阪田泰正氏は、昭和55年4月15日発行の『広島県医師会速報』(第1000号)付録に「忠海物語」という一文を寄せている。この文章を読んでみると忠海の歴史と忠海における阪田家の歴史が実に要領よくまとめられているので、ここに紹介しよう。
私の郷里は竹原市忠海町である。実際そこで生活したのは、父の代までであるが、菩提寺があり、親戚の家もあるのだから、まあ郷里と云ってもいいであろう。
忠海発展の歴史は室町中期の小早川隆景の家臣、浦宗勝の忠海城下町経営からなり、その基礎は鎌倉期にきずかれたものである。

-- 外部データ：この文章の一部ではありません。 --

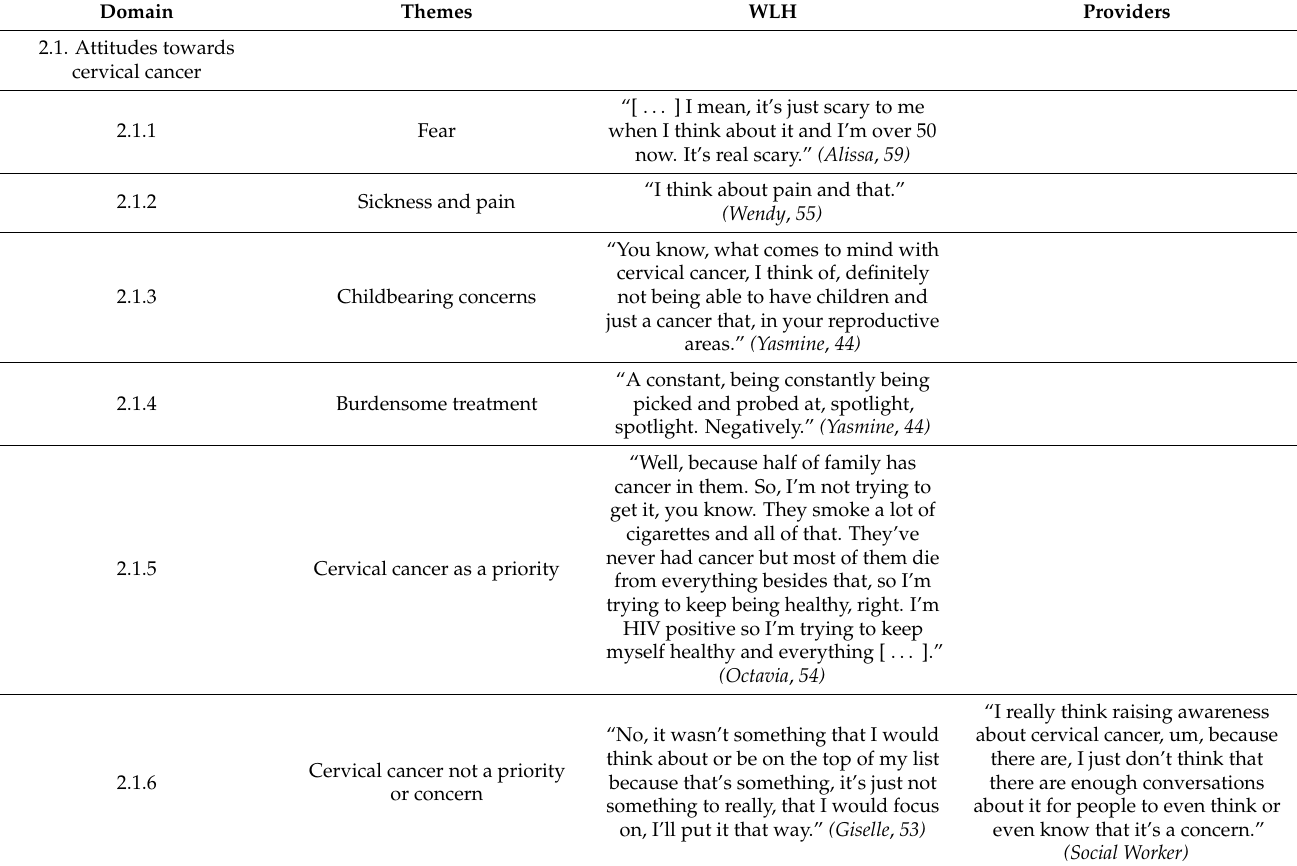
Table A2. Domain and themes from providers and women living with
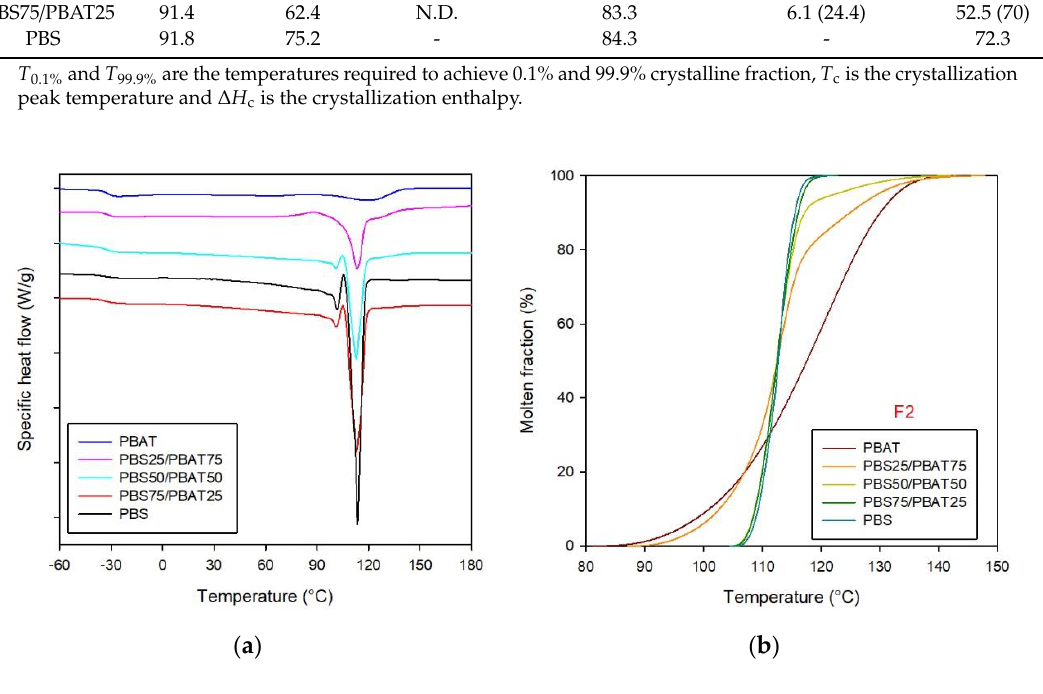
Figure 4. DSC thermograms of PBS, PBAT and their blends: ( a ) second heating run, ( b ) molten fraction vs. temperature.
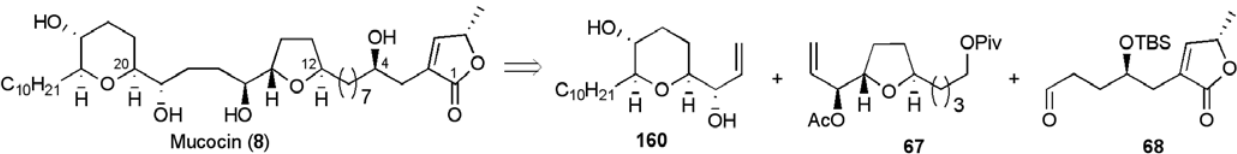
Figure 21. CM and olefination approach to mucocin ( 8 ) used by Mootoo and co-workers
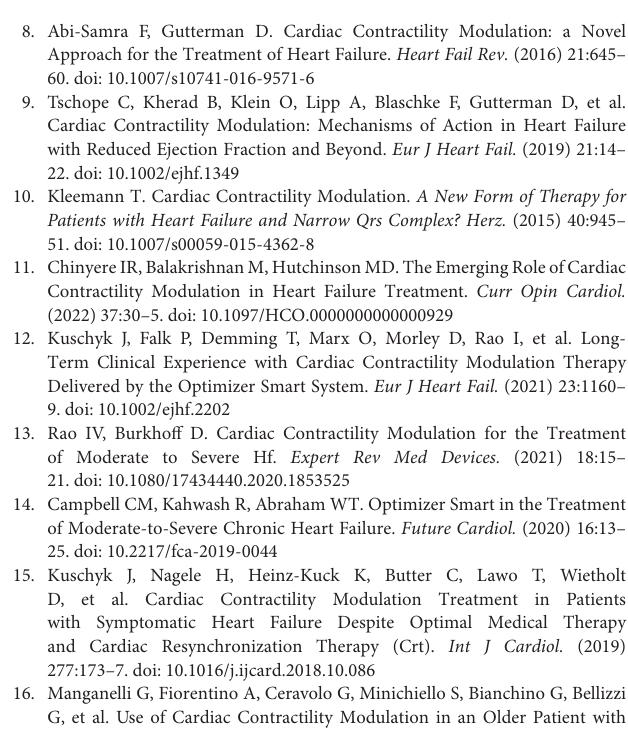
Supplementary Table 1 | Timeline of the case. HF, heart failure; EF, ejection fraction, CRT-D, biventricular ICD; OMT, optimal medical therapy; PAP, pulmonary artery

忠海が新興港湾都市として立派に花を咲かせたのは寛文三年(1663)浅野左衛門卿が三次支藩五万石に分封され、三次藩の蔵米移出港として舟入掘を築調し、蔵屋敷、御船蔵を設置し、村の発展につとめてからで、この舟入掘の守護神として三次の岩上にあった弁財天を勧請し、築地社を建立したといわれる。さらに正徳元年(1711)沖手築止め工事がなされ、塩浜が出来、町家も増え、芝居小路では歌舞伎が行われ、中町(胡町とも云う)は商店街として繁盛し、新町(両替町とも云う)には両替店が出来、参勤交代の諸大名や家中の者たちの海駅として使用され、朝鮮人来聘の時も、阿蘭陀人・琉球人往返の際は汐繋の場所となり、松尾芭蕉の弟子の支考の「ふくろう日記」(元禄十一年)、安井嘉兵衛の「西国船路道中記」(元禄十五年)、古川辰の「津々はたち」(天明六年)、十返舎一九の「宮島詣膝栗毛」等の他、九州平戸松浦藩参勤交代の寄港地を定めた「泊り付」(文政十二年)や対馬宗藩主の「道中日記」に忠海の名が見える。
私の先祖の者がいつ頃から忠海に住みついたか明らかではないが、墓誌に「初代、紺屋伝蔵、安芸国忠海住人、享和三年亥十一月二十三日歿、享年六十六歳」とあるところをみると、二四〇年前には忠海に住んでいたのかも知れない。文政二年「国郡志御編集下しらべ書出帖」の「町内小名」の項に「阪田屋小路」というのがある。ここは先祖の家のあった中町にある小路である。
阪田秋夫氏の「忠海記」によると、「四代、阪田林輔、幼にして志を立てて安芸国忠海より大阪に行き、当時、幕府の御用銅吹所熊野屋(前島)彦太郎の認むるところとなり、その副支配人を勤む。文久元年(1861)十月、故郷を忘れることが出来ず、田園がまさになくならんとするのを心配して余生を忠海で安楽に暮さんと主家同僚に惜しまれながら、妻と子供とともに故郷に錦を飾り質商を営んだが、某家に貸した退職金並びに貯金二千両を返済してもらえず、そのため林輔は生計の意欲を失い隠居す。妻キミはこれを憂い、若いときより習っていた遊芸、華道、縫技を活用して呉服店を開業す。ところがその真心と教養が顧客を吸収し、家業は年を追って繁盛したとある。当時の事がしのばれて面白い。 五代慶三郎に関しては、忠海商工会発行の『忠海案内』(昭和十年)に幕末より明治初年に亘る忠海の主なる商家の中に慶三郎の名をあげている。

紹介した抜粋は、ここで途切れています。